Substitute "bounding box" for each occurrence of "bbox" in the dataset entries below, and leave every other part of the text unchanged.

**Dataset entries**
-- begin --

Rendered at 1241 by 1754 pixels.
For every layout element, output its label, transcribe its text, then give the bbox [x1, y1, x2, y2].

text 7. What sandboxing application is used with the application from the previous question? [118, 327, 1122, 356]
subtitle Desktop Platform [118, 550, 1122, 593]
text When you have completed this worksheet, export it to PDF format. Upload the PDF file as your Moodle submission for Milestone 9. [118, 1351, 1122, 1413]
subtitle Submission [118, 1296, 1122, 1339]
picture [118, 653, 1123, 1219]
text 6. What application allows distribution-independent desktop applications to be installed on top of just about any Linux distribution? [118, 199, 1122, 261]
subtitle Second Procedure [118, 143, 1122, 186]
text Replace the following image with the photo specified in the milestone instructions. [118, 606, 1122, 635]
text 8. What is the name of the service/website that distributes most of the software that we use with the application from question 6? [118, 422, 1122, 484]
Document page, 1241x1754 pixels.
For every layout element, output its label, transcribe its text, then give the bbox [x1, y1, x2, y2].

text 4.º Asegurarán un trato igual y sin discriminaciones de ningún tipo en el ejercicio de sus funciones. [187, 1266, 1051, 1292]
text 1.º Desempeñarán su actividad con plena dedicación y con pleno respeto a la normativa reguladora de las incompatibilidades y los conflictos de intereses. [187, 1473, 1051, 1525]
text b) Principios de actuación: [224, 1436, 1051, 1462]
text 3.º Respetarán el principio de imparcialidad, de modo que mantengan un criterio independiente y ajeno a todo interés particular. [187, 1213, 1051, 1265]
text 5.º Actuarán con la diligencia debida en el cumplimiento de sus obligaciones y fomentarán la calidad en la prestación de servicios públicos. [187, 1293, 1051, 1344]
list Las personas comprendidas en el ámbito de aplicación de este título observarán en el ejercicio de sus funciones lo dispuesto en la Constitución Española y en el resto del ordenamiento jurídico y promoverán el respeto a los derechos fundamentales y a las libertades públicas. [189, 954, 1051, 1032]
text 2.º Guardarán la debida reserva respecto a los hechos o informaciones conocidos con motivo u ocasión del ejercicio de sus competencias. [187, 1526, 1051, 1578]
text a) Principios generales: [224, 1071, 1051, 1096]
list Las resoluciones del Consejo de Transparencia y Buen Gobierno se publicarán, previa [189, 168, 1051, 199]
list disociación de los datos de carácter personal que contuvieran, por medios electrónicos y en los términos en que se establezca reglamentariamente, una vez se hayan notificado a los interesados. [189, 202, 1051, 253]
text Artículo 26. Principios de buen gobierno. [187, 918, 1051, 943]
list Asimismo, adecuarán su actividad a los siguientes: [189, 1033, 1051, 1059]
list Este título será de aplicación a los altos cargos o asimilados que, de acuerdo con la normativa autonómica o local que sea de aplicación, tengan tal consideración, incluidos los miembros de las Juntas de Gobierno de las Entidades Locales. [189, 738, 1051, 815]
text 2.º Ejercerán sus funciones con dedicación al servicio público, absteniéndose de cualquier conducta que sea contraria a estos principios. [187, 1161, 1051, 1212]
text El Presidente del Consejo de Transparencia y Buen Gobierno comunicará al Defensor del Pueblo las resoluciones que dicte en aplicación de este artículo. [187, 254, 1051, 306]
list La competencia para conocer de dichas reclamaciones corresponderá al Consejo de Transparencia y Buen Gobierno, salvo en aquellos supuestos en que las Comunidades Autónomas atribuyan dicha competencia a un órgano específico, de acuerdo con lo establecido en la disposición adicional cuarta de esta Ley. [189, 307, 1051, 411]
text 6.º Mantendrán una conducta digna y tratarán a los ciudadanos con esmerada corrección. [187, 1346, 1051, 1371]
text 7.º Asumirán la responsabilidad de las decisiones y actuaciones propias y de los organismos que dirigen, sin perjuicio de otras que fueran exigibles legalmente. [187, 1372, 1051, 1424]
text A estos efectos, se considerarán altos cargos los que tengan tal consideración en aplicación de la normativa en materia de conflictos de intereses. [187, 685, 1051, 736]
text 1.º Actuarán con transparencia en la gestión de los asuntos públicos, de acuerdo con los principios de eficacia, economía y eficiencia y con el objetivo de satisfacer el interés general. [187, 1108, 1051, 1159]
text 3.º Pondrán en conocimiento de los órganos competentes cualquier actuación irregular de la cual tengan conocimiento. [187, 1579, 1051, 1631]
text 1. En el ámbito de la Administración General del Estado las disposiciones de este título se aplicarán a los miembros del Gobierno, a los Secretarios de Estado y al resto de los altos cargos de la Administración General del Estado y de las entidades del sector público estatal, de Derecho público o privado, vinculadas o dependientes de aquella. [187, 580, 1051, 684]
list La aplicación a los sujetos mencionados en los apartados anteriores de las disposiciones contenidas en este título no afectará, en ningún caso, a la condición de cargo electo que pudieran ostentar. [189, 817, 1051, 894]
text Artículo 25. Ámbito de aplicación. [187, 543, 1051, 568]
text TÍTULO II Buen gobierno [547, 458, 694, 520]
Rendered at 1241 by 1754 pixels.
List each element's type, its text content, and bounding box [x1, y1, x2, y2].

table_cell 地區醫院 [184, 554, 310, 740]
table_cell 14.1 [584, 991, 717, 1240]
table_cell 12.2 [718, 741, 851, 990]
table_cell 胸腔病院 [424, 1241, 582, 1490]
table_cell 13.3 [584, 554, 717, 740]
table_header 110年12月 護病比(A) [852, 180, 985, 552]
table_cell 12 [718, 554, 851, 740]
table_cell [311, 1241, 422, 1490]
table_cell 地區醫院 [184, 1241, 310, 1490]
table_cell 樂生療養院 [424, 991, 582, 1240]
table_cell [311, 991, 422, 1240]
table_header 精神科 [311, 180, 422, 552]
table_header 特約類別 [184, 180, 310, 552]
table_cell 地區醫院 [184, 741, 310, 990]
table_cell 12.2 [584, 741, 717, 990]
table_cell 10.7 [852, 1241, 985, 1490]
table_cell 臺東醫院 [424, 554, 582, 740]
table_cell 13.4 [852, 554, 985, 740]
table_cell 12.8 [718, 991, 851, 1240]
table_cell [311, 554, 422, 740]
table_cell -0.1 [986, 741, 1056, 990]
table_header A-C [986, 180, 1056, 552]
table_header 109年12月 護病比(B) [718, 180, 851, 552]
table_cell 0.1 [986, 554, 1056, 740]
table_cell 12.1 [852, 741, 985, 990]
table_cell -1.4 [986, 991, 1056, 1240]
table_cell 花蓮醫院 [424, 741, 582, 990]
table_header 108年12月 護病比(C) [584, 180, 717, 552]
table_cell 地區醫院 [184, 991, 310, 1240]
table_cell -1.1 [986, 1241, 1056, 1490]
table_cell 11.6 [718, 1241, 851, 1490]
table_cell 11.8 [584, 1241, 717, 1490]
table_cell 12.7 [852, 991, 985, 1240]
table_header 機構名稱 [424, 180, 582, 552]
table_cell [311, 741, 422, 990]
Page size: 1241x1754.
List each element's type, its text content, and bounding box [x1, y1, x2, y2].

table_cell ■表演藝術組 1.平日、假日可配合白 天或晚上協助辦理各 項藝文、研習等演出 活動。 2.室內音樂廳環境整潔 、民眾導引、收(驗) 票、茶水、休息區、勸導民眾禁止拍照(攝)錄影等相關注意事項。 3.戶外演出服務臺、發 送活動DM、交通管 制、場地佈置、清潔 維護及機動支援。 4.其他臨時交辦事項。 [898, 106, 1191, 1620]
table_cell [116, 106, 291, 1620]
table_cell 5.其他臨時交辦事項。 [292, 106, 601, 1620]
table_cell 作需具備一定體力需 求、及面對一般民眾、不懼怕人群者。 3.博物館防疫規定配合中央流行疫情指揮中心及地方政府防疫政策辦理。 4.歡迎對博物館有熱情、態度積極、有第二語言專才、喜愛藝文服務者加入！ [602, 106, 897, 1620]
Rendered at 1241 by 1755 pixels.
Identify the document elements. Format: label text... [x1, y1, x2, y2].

-- end --

**The answer**
Rendered at 1241 by 1754 pixels.
For every layout element, output its label, transcribe its text, then give the bounding box [x1, y1, x2, y2].

text 7. What sandboxing application is used with the application from the previous question? [118, 327, 1122, 356]
subtitle Desktop Platform [118, 550, 1122, 593]
text When you have completed this worksheet, export it to PDF format. Upload the PDF file as your Moodle submission for Milestone 9. [118, 1351, 1122, 1413]
subtitle Submission [118, 1296, 1122, 1339]
picture [118, 653, 1123, 1219]
text 6. What application allows distribution-independent desktop applications to be installed on top of just about any Linux distribution? [118, 199, 1122, 261]
subtitle Second Procedure [118, 143, 1122, 186]
text Replace the following image with the photo specified in the milestone instructions. [118, 606, 1122, 635]
text 8. What is the name of the service/website that distributes most of the software that we use with the application from question 6? [118, 422, 1122, 484]
Document page, 1241x1754 pixels.
For every layout element, output its label, transcribe its text, then give the bounding box [x1, y1, x2, y2].

text 4.º Asegurarán un trato igual y sin discriminaciones de ningún tipo en el ejercicio de sus funciones. [187, 1266, 1051, 1292]
text 1.º Desempeñarán su actividad con plena dedicación y con pleno respeto a la normativa reguladora de las incompatibilidades y los conflictos de intereses. [187, 1473, 1051, 1525]
text b) Principios de actuación: [224, 1436, 1051, 1462]
text 3.º Respetarán el principio de imparcialidad, de modo que mantengan un criterio independiente y ajeno a todo interés particular. [187, 1213, 1051, 1265]
text 5.º Actuarán con la diligencia debida en el cumplimiento de sus obligaciones y fomentarán la calidad en la prestación de servicios públicos. [187, 1293, 1051, 1344]
list Las personas comprendidas en el ámbito de aplicación de este título observarán en el ejercicio de sus funciones lo dispuesto en la Constitución Española y en el resto del ordenamiento jurídico y promoverán el respeto a los derechos fundamentales y a las libertades públicas. [189, 954, 1051, 1032]
text 2.º Guardarán la debida reserva respecto a los hechos o informaciones conocidos con motivo u ocasión del ejercicio de sus competencias. [187, 1526, 1051, 1578]
text a) Principios generales: [224, 1071, 1051, 1096]
list Las resoluciones del Consejo de Transparencia y Buen Gobierno se publicarán, previa [189, 168, 1051, 199]
list disociación de los datos de carácter personal que contuvieran, por medios electrónicos y en los términos en que se establezca reglamentariamente, una vez se hayan notificado a los interesados. [189, 202, 1051, 253]
text Artículo 26. Principios de buen gobierno. [187, 918, 1051, 943]
list Asimismo, adecuarán su actividad a los siguientes: [189, 1033, 1051, 1059]
list Este título será de aplicación a los altos cargos o asimilados que, de acuerdo con la normativa autonómica o local que sea de aplicación, tengan tal consideración, incluidos los miembros de las Juntas de Gobierno de las Entidades Locales. [189, 738, 1051, 815]
text 2.º Ejercerán sus funciones con dedicación al servicio público, absteniéndose de cualquier conducta que sea contraria a estos principios. [187, 1161, 1051, 1212]
text El Presidente del Consejo de Transparencia y Buen Gobierno comunicará al Defensor del Pueblo las resoluciones que dicte en aplicación de este artículo. [187, 254, 1051, 306]
list La competencia para conocer de dichas reclamaciones corresponderá al Consejo de Transparencia y Buen Gobierno, salvo en aquellos supuestos en que las Comunidades Autónomas atribuyan dicha competencia a un órgano específico, de acuerdo con lo establecido en la disposición adicional cuarta de esta Ley. [189, 307, 1051, 411]
text 6.º Mantendrán una conducta digna y tratarán a los ciudadanos con esmerada corrección. [187, 1346, 1051, 1371]
text 7.º Asumirán la responsabilidad de las decisiones y actuaciones propias y de los organismos que dirigen, sin perjuicio de otras que fueran exigibles legalmente. [187, 1372, 1051, 1424]
text A estos efectos, se considerarán altos cargos los que tengan tal consideración en aplicación de la normativa en materia de conflictos de intereses. [187, 685, 1051, 736]
text 1.º Actuarán con transparencia en la gestión de los asuntos públicos, de acuerdo con los principios de eficacia, economía y eficiencia y con el objetivo de satisfacer el interés general. [187, 1108, 1051, 1159]
text 3.º Pondrán en conocimiento de los órganos competentes cualquier actuación irregular de la cual tengan conocimiento. [187, 1579, 1051, 1631]
text 1. En el ámbito de la Administración General del Estado las disposiciones de este título se aplicarán a los miembros del Gobierno, a los Secretarios de Estado y al resto de los altos cargos de la Administración General del Estado y de las entidades del sector público estatal, de Derecho público o privado, vinculadas o dependientes de aquella. [187, 580, 1051, 684]
list La aplicación a los sujetos mencionados en los apartados anteriores de las disposiciones contenidas en este título no afectará, en ningún caso, a la condición de cargo electo que pudieran ostentar. [189, 817, 1051, 894]
text Artículo 25. Ámbito de aplicación. [187, 543, 1051, 568]
text TÍTULO II Buen gobierno [547, 458, 694, 520]
Rendered at 1241 by 1754 pixels.
List each element's type, its text content, and bounding box [x1, y1, x2, y2].

table_cell 地區醫院 [184, 554, 310, 740]
table_cell 14.1 [584, 991, 717, 1240]
table_cell 12.2 [718, 741, 851, 990]
table_cell 胸腔病院 [424, 1241, 582, 1490]
table_cell 13.3 [584, 554, 717, 740]
table_header 110年12月 護病比(A) [852, 180, 985, 552]
table_cell 12 [718, 554, 851, 740]
table_cell [311, 1241, 422, 1490]
table_cell 地區醫院 [184, 1241, 310, 1490]
table_cell 樂生療養院 [424, 991, 582, 1240]
table_cell [311, 991, 422, 1240]
table_header 精神科 [311, 180, 422, 552]
table_header 特約類別 [184, 180, 310, 552]
table_cell 地區醫院 [184, 741, 310, 990]
table_cell 12.2 [584, 741, 717, 990]
table_cell 10.7 [852, 1241, 985, 1490]
table_cell 臺東醫院 [424, 554, 582, 740]
table_cell 13.4 [852, 554, 985, 740]
table_cell 12.8 [718, 991, 851, 1240]
table_cell [311, 554, 422, 740]
table_cell -0.1 [986, 741, 1056, 990]
table_header A-C [986, 180, 1056, 552]
table_header 109年12月 護病比(B) [718, 180, 851, 552]
table_cell 0.1 [986, 554, 1056, 740]
table_cell 12.1 [852, 741, 985, 990]
table_cell -1.4 [986, 991, 1056, 1240]
table_cell 花蓮醫院 [424, 741, 582, 990]
table_header 108年12月 護病比(C) [584, 180, 717, 552]
table_cell 地區醫院 [184, 991, 310, 1240]
table_cell -1.1 [986, 1241, 1056, 1490]
table_cell 11.6 [718, 1241, 851, 1490]
table_cell 11.8 [584, 1241, 717, 1490]
table_cell 12.7 [852, 991, 985, 1240]
table_header 機構名稱 [424, 180, 582, 552]
table_cell [311, 741, 422, 990]
Page size: 1241x1754.
List each element's type, its text content, and bounding box [x1, y1, x2, y2].

table_cell ■表演藝術組 1.平日、假日可配合白 天或晚上協助辦理各 項藝文、研習等演出 活動。 2.室內音樂廳環境整潔 、民眾導引、收(驗) 票、茶水、休息區、勸導民眾禁止拍照(攝)錄影等相關注意事項。 3.戶外演出服務臺、發 送活動DM、交通管 制、場地佈置、清潔 維護及機動支援。 4.其他臨時交辦事項。 [898, 106, 1191, 1620]
table_cell [116, 106, 291, 1620]
table_cell 5.其他臨時交辦事項。 [292, 106, 601, 1620]
table_cell 作需具備一定體力需 求、及面對一般民眾、不懼怕人群者。 3.博物館防疫規定配合中央流行疫情指揮中心及地方政府防疫政策辦理。 4.歡迎對博物館有熱情、態度積極、有第二語言專才、喜愛藝文服務者加入！ [602, 106, 897, 1620]
Rendered at 1241 by 1755 pixels.
Identify the document elements. Format: label text... [x1, y1, x2, y2].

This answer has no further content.